Neuss Holocaust-Überlebende musste Erzählen lernen

Neuss · Eine Überlebende des Holocaust berichtet Schülern von ihrer Flucht aus Ungarn und der Gefangenschaft im Konzentrationslager Auschwitz

 Als zwölfjähriges Mädchen wurde Eva Szepesi ins KZ deportiert. Sie hat überlebt und ist eine der noch wenigen lebenden Zeitzeugen des Holocaust.

Als zwölfjähriges Mädchen wurde Eva Szepesi ins KZ deportiert. Sie hat überlebt und ist eine der noch wenigen lebenden Zeitzeugen des Holocaust.

Foto: Woi

50 Jahre hat die aus Ungarn stammende Jüdin Eva Szepesi über die schrecklichen Dinge, die sie als damals zwölfjähriges Mädchen erlebt hat, geschwiegen. Erst 1995 überreden ihre Töchter sie, an einem Gedenktag im Konzentrationslager Auschwitz teilzunehmen. Dort erzählt sie zum ersten Mal überhaupt von ihrer Flucht 1944 mit ihrer Tante aus Ungarn in die Slowakei, ihrer Gefangennahme und ihrer Deportation nach Auschwitz. Auch mit ihren Töchtern hatte sie zuvor nie darüber gesprochen. Erst habe sie gar nicht erzählen wollen, doch dann sei es nur so aus ihr herausgesprudelt, sagt sie. "Das war ein Gefühl der Befreiung für mich." Seitdem besucht die heute in Frankfurt am Main lebende 84-Jährige Schulen, um als eine der letzten Zeitzeuginen aus eigener Erfahrung vom Holocaust zu berichten. Auch ein Buch hat sie darüber geschrieben.

Gestern war sie am Theodor-Schwann-Kolleg in Norf zu Gast. Eine Gruppe Studierender hatte zusammen mit den Geschichtslehrerinnen Stefanie Breyther und Monika Perez den Kontakt hergestellt. Im Rahmen des Schülernetzwerkes "Schule ohne Rassismus - Schule mit Courage" hatten diese schon vorher mit Zeitzeugen gesprochen und verschiedene Mahn- und Gedenkstätten besucht.

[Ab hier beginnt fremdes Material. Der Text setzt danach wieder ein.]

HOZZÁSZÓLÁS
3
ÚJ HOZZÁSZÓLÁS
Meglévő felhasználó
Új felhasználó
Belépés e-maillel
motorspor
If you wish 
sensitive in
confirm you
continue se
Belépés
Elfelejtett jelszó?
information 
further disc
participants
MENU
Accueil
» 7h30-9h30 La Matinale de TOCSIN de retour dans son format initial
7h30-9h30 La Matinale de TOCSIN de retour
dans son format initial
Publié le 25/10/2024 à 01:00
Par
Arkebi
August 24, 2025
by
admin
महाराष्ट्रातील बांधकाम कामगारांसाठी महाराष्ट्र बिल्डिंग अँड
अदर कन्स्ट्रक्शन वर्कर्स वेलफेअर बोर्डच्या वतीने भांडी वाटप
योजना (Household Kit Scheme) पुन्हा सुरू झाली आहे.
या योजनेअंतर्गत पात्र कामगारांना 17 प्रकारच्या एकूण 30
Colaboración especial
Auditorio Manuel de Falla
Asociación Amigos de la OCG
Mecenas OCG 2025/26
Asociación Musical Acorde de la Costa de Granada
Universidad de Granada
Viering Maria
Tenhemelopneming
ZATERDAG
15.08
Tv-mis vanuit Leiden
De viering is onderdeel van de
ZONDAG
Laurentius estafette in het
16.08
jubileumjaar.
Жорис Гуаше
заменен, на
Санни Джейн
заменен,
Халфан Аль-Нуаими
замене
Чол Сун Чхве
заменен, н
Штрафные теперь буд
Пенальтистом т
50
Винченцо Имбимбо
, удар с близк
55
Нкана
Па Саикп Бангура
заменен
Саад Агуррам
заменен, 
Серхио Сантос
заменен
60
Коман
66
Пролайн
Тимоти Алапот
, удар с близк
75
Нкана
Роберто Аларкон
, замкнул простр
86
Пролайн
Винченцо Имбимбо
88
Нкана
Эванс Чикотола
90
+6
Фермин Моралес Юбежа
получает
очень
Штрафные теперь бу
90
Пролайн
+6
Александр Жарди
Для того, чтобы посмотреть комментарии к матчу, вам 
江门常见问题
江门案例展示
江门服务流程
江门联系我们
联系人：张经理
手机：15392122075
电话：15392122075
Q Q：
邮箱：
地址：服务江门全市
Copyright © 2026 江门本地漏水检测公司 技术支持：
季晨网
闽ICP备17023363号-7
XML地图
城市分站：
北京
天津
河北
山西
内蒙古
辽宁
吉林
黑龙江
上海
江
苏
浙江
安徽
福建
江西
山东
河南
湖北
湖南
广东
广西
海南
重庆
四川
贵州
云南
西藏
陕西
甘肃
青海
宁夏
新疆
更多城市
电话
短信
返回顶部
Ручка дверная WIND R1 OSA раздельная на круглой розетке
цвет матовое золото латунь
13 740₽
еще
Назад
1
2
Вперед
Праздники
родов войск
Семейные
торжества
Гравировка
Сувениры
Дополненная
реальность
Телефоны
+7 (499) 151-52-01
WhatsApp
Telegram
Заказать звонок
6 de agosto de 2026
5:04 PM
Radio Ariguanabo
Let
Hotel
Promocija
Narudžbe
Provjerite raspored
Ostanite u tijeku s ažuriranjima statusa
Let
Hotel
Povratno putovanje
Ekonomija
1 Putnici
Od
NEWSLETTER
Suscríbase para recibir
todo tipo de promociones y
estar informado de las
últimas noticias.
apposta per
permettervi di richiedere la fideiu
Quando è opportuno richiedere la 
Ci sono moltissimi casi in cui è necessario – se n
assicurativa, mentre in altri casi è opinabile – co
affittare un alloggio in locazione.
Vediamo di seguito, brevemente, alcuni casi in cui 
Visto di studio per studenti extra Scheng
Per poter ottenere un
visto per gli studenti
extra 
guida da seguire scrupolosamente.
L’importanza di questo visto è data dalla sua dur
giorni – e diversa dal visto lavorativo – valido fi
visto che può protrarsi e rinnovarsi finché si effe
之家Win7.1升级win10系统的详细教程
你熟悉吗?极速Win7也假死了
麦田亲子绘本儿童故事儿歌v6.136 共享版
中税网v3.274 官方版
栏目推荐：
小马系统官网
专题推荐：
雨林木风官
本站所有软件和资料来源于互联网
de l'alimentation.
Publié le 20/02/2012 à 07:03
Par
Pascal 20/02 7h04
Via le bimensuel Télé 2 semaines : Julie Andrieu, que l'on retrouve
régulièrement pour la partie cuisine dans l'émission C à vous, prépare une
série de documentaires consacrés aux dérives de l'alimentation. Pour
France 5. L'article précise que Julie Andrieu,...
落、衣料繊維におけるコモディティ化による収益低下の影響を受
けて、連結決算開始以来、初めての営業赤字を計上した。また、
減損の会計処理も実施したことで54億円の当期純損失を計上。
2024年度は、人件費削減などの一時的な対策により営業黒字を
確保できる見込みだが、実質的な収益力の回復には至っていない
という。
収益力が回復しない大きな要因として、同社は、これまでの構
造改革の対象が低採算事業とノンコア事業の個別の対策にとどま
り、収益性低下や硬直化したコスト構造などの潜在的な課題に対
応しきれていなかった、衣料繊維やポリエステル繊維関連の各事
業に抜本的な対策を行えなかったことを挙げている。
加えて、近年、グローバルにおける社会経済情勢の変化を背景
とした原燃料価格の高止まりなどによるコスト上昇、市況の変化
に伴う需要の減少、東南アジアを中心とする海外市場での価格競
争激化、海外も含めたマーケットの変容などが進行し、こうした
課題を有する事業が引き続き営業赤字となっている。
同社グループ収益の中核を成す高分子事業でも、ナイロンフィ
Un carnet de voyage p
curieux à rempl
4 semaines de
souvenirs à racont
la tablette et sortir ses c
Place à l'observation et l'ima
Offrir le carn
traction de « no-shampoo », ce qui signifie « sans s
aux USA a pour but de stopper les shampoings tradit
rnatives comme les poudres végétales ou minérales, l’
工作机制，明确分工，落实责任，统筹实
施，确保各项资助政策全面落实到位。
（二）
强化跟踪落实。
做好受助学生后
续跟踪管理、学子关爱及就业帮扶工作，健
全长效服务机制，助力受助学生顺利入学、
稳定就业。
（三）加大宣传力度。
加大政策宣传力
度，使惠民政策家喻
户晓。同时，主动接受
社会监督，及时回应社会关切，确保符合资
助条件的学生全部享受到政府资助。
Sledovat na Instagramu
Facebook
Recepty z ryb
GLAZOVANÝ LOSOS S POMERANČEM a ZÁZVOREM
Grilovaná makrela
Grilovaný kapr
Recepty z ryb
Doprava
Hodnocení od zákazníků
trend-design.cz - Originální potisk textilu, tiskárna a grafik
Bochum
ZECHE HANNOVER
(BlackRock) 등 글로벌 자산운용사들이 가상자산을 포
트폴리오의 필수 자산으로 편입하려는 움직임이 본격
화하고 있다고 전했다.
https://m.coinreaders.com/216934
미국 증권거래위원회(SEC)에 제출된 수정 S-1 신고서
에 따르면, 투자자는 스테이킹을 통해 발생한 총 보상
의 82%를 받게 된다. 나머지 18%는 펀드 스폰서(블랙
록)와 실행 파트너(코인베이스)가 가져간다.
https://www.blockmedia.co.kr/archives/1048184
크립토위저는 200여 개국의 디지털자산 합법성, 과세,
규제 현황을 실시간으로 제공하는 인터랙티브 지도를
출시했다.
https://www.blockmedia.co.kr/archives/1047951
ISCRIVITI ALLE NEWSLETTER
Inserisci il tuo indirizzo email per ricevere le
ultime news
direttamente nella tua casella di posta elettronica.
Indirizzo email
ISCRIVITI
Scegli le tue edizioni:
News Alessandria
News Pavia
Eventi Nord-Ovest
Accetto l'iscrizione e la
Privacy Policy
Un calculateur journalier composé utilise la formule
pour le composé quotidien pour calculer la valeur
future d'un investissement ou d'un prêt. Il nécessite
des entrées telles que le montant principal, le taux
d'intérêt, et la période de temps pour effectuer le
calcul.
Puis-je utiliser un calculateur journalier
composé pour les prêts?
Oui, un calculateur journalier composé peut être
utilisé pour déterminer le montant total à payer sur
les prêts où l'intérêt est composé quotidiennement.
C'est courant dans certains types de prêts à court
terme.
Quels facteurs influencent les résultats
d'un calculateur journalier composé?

Die Berichte einer Zeitzeugin seien viel informativer und intensiver als Texte, sagt Fabian Helmig. Er will die Chance nutzen, eine der letzten Zeitzeuginnen zu treffen. Sandra Kothen bewundert den Mut der Überlebenden, über ihre schrecklichen Erfahrungen zu berichten. Besonders in der heutigen Zeit sei das wichtig, meint sie. Ebru Ünal wolle später noch ihren Kindern davon erzählen. Und sie findet: "Sowas wie der Holocaust darf nie wieder passieren."

Als Szepesi von Ankunft und Gefangenschaft im KZ erzählt, sind die Schüler schockiert. Was das Schlimmste für sie gewesen sei, wollen sie wissen. Szepesi muss nicht lange überlegen. Dass man ihr ihre Zöpfe abgeschnitten hat, und dass sie die blaue Jacke, die ihre Mutter für sie gestrickt hatte, abgenommen bekam. Damals habe sie noch nicht gewusst, dass ihre Mutter und ihr Bruder ebenfalls nach Auschwitz gebracht worden sind, sagt sie. Die Hoffnung, ihre Mutter wiederzusehen, habe sie in dieser Zeit am Leben gehalten, erzählt sie. Auch nach ihrer Befreiung durch russische Soldaten habe sie immer gehofft, sie irgendwann wiederzusehen.

Warum sie nicht nach ihnen gesucht habe oder jemandem von ihren Erlebnissen erzählt habe, wollen die Schüler wissen. "Ich wollte meine Töchter nicht damit belasten und mir ein neues Leben aufbauen", antwortet sie. Erst bei ihrem zweiten und letzten Besuch in Auschwitz im vergangenen Jahr habe ihre Enkelin die Namen ihrer Mutter und ihres Bruders auf einer Liste der Opfer gefunden. Erst dann habe sie trauern können.

Die Schüler sind tief bewegt. Besonders Szepesis Ängste und Gedanken während der Gefangenschaft, die Nachwirkungen dieser Zeit, aber auch ihre Einschätzung zum wachsenden Zuspruch für rechtsextreme Parteien in Deutschland interessieren sie. Ein Schüler fragt zögerlich, ob er die Nummer, die jeder Gefangene auf den Arm tätowiert bekommen hat, sehen darf. Szepesi erlaubt es, alle stehen auf, kommen nach vorne und starren schockiert auf die etwas verblassten, aber noch lesbaren Zahlen.